May 8, 2024

For Tashi, tennis is not love: Love is tennis. When forced to choose between a man-child who needs to be held until he falls asleep and a trust fund baby looking for a backseat romp and a place to shower, is it any wonder she chooses the sport of kings?

The film is about as romantic as its female lead, which is to say, not very. Challengers runs on endorphins, not dopamine, and its very form gives you a workout: the wild intercutting, the talking about talking about tennis, Zendaya’s runway strut, Josh O’Connor’s acting opposite a churro. The cinematography is, at turns, hypnotic and jarring, as balls fly at the lens, sweat pours down on the viewer, actors fleetingly break the fourth wall and gaze lovingly at you (yes, you). The image of Tashi’s career-ending injury is shot so brutally, in such close quarters, that it feels like a personal, visceral injury for the spectator. But Challengers’ aggressive energy is best exemplified by Trent Reznor and Atticus Ross’s loud, intrusive soundtrack—varied, weird, and synth-heavy—which plays over quiet and flashy moments alike.

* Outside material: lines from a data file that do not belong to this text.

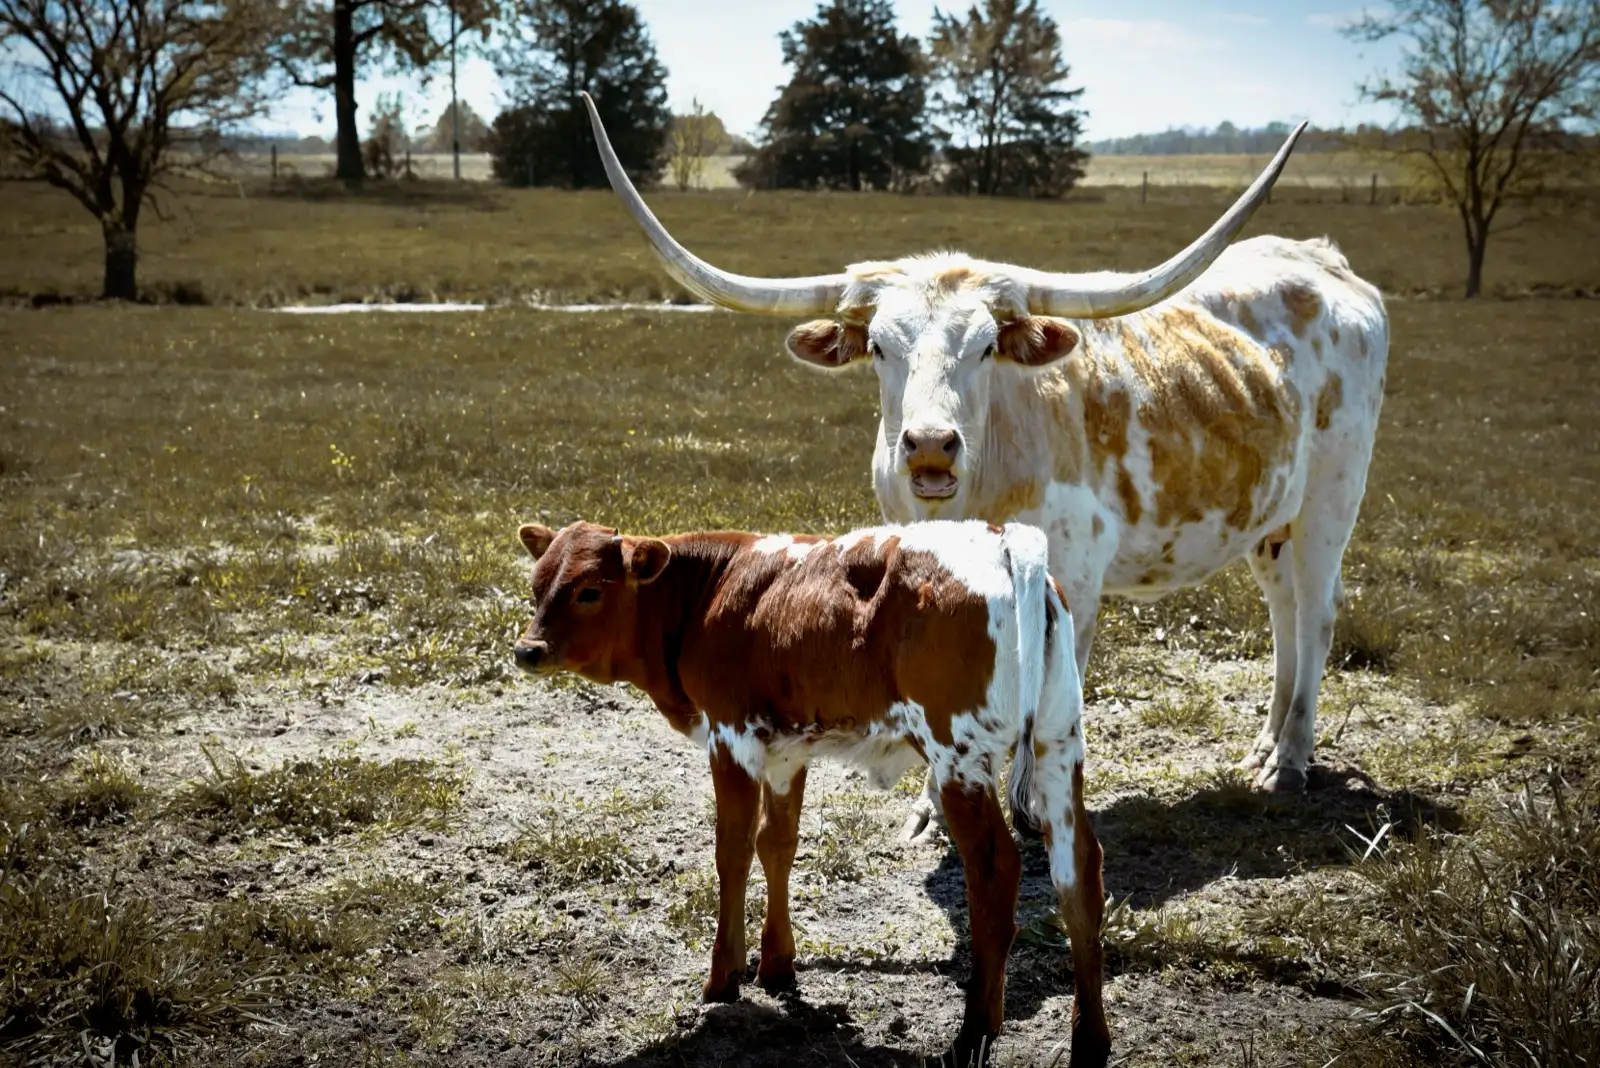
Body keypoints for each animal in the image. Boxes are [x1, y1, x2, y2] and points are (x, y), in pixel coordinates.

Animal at [512, 518, 1109, 1068]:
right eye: (538, 585)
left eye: (590, 590)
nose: (527, 650)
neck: (710, 589)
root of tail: (1001, 538)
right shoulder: (786, 750)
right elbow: (777, 844)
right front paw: (777, 962)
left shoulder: (730, 737)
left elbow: (732, 852)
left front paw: (723, 976)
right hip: (1058, 742)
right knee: (1079, 873)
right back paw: (1090, 1039)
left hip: (957, 754)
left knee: (994, 871)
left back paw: (973, 1035)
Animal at [578, 93, 1390, 824]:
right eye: (880, 346)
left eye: (986, 346)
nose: (931, 444)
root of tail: (1322, 261)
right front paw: (934, 809)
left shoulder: (1075, 582)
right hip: (1272, 518)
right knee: (1284, 614)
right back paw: (1265, 746)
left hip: (1332, 501)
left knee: (1316, 614)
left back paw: (1290, 761)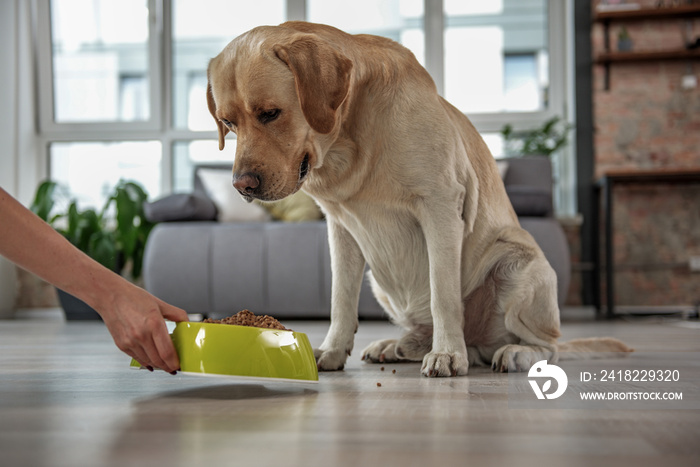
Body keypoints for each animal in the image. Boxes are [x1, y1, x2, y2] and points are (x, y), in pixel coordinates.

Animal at [205, 23, 632, 378]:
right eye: (228, 123)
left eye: (270, 113)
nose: (242, 185)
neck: (350, 144)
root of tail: (480, 343)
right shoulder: (341, 229)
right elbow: (340, 299)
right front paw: (331, 350)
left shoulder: (440, 209)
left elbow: (444, 294)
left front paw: (448, 355)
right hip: (379, 279)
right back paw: (397, 345)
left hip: (518, 262)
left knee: (548, 346)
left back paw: (509, 352)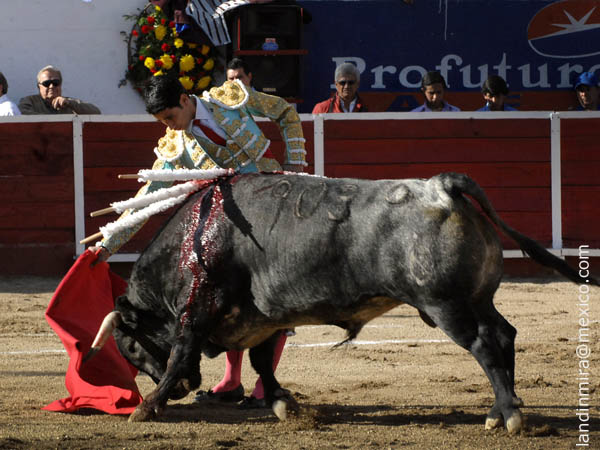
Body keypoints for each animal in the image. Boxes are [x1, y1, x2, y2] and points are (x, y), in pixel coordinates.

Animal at [86, 172, 596, 432]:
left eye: (129, 348)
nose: (187, 390)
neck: (199, 235)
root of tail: (442, 185)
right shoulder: (264, 316)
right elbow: (261, 360)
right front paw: (283, 404)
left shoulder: (198, 310)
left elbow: (180, 352)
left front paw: (149, 406)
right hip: (477, 298)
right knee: (504, 336)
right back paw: (496, 412)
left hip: (446, 305)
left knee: (486, 345)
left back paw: (509, 416)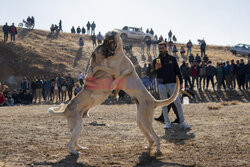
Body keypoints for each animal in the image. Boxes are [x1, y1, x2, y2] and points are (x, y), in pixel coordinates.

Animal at [47, 30, 179, 155]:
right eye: (102, 45)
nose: (109, 34)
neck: (117, 55)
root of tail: (154, 100)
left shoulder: (116, 71)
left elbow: (112, 73)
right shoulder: (112, 72)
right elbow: (104, 71)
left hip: (142, 121)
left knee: (154, 137)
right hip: (136, 122)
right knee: (70, 143)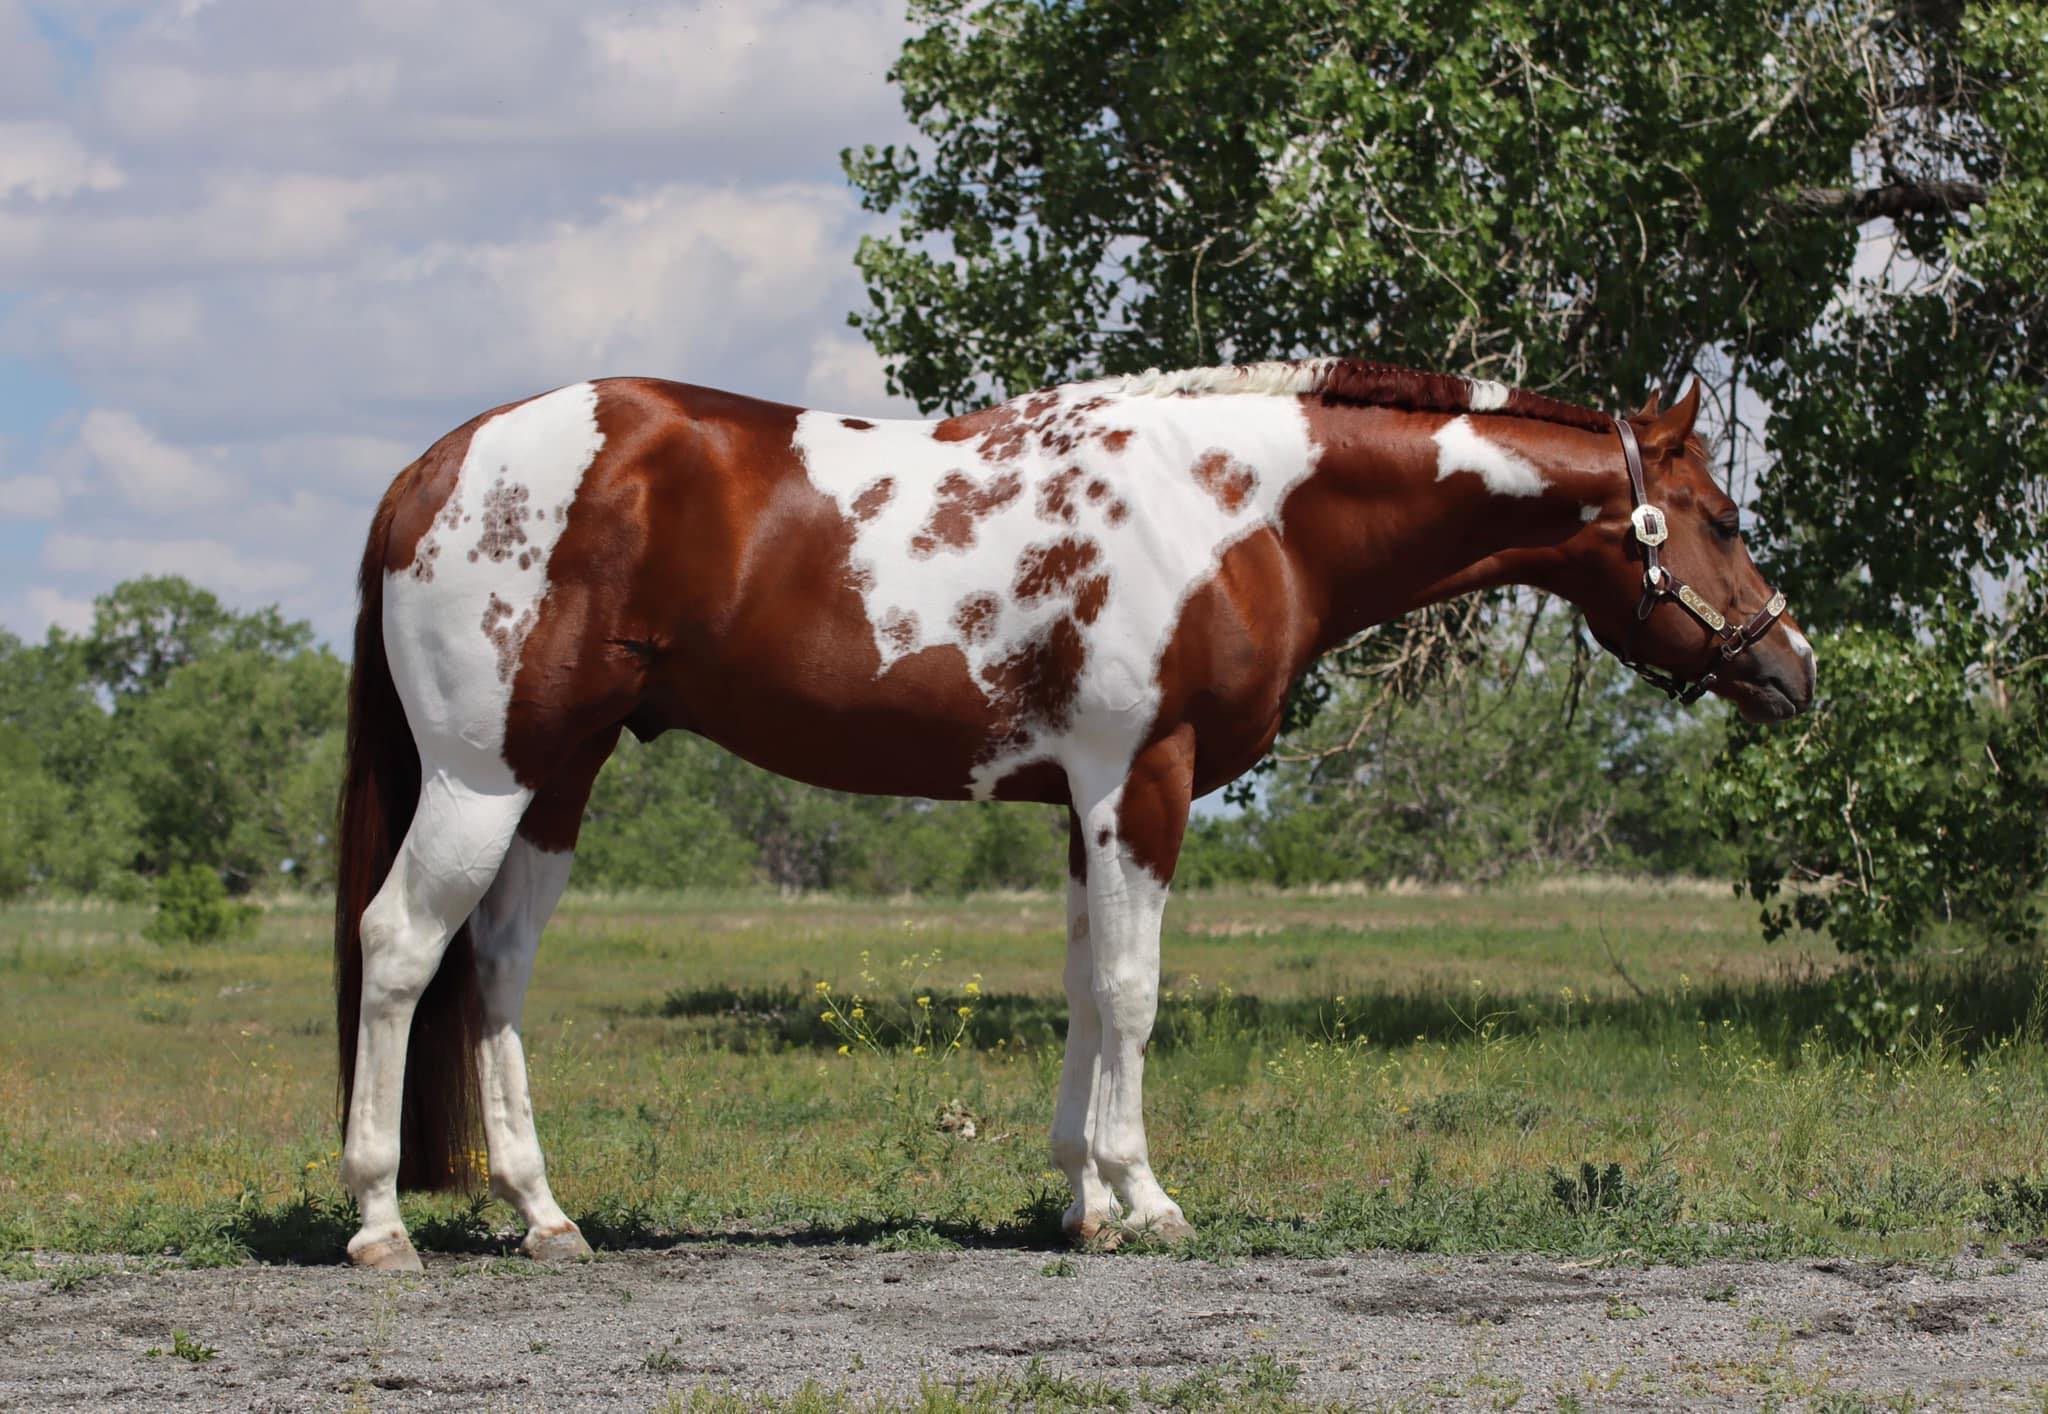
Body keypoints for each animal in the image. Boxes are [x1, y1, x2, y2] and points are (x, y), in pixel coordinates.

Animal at [334, 359, 1814, 1269]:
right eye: (1721, 514)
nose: (1794, 669)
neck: (1235, 509)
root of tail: (428, 469)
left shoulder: (1081, 801)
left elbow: (1086, 989)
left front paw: (1078, 1199)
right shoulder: (1139, 779)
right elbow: (1135, 990)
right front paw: (1143, 1196)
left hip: (558, 776)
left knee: (498, 966)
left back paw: (544, 1215)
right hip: (481, 776)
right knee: (403, 947)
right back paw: (379, 1219)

In short, Challengers’ confrontational, music video vibe is its true kink. The film is careful about how it tells the story, but seems to suggest that spectacle—not narrative, not even psychological continuity—is all that matters. This argument is line-driven home by Challengers’ concluding shot, a cut to black so bananas, somehow both earned and unhinged, that I near-yelled “What?!” in a crowded press screening. It’s less an ending than a punch line, making you wonder if what you’ve really been watching is a fashion-forward comedy. But what’s the joke? And who’s it on?